──────── Supplied passage ────────

This is the fourth consecutive quarter where the Company has reported operating profits and the second quarter out of four in which the Company has attained net profitability.
For the nine months ended September 30, 2003, the Company reported net income of $0.3 million, or $0.03 per diluted share, on net revenue of $22.7 million. This compares favorably with the first nine months of 2002 net loss of $7.8 million, or $1.87 per diluted share, on net revenue of $23.1 million.
In managements financial review of the third quarter 2003 it was established that leasehold improvements related to subleased office facilities should have been written off at the time the sublease contract was executed in 2001. This prior period adjustment will impact the Company’s third quarter balance sheet by decreasing property plant and equipment and retained earnings by $355,000. The effect on the Company’s income statement will be to reduce depreciation expense by $64,000 for the three and nine months periods ended September 30, 2003, respectively. This prior period adjustment will increase earnings per share $0.01 per diluted share for the three and nine months periods ended September 30, 2003. Prior periods will be restated for presentation purposes.
Financial Performance: The Company’s continued strong financial performance in 2003 is highlighted by the following achievements:
• $2.0 Million Positive Cash Flow: The improvement in cash flow from operations is directly related to the Company’s continued commitment to managing costs, which resulted in third quarter and year-to-date net profitability. In addition, improved credit terms with a significant client, has resulted in increased cash collections during the third quarter of 2003.
• Debt Reduction: The improved cash flow from operations has allowed the Company to reduce its debt. To date the Company has paid down $1.2 million on its original $5.0 million term note. Per a provision in its existing term note agreement, the third quarter cash flow from operations will allow the Company to pay down approximately $1.0 million during the fourth quarter of 2003. The improvement in cash flow from operations has also resulted in the pay down of the Company’s revolving line of credit. The Company currently has no borrowings on its $3.0 million line of credit, which reached $2.4 million of borrowings during the third quarter of 2003. The Company plans to use its revolving line of credit to fund operations and growth during the fourth quarter of 2003.

──────── Supplied material ────────

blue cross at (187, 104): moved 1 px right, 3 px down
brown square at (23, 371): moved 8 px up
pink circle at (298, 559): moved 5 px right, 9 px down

────────

=== Exercise objective ===
Write the next part of the passage on the Company's 2003 financial results, starting after its final sentence about using the revolving line of credit "to fund operations and growth."

=== Result of the task ===
• Increased Gross Margins: Continued high utilization of its professional workforce increased gross profit margins to 53% in the third quarter; the highest level in over eight years. Year-to-date revenue for the first nine months of 2003 and 2002 is approximately the same, but net cost of sales has been reduced $4.3 million in 2003 as a result of these utilization efforts.
• $3.6 Million in SG&A Cost Reductions: The $3.6 million in selling, general and administrative cost savings during the first nine months of 2003 associated with decreased personnel costs primarily related to salaries and travel related expenditures. In addition, cost reductions were achieved in professional services related to legal and accounting, as well as, through renegotiation of several equipment rental and telecommunications contracts.
Business Development: During the third quarter of 2003, the Company signed $11.7 million in new business bringing the nine-month total to $26.8 million. This exceeds the 2002 nine month total of $13.0 million.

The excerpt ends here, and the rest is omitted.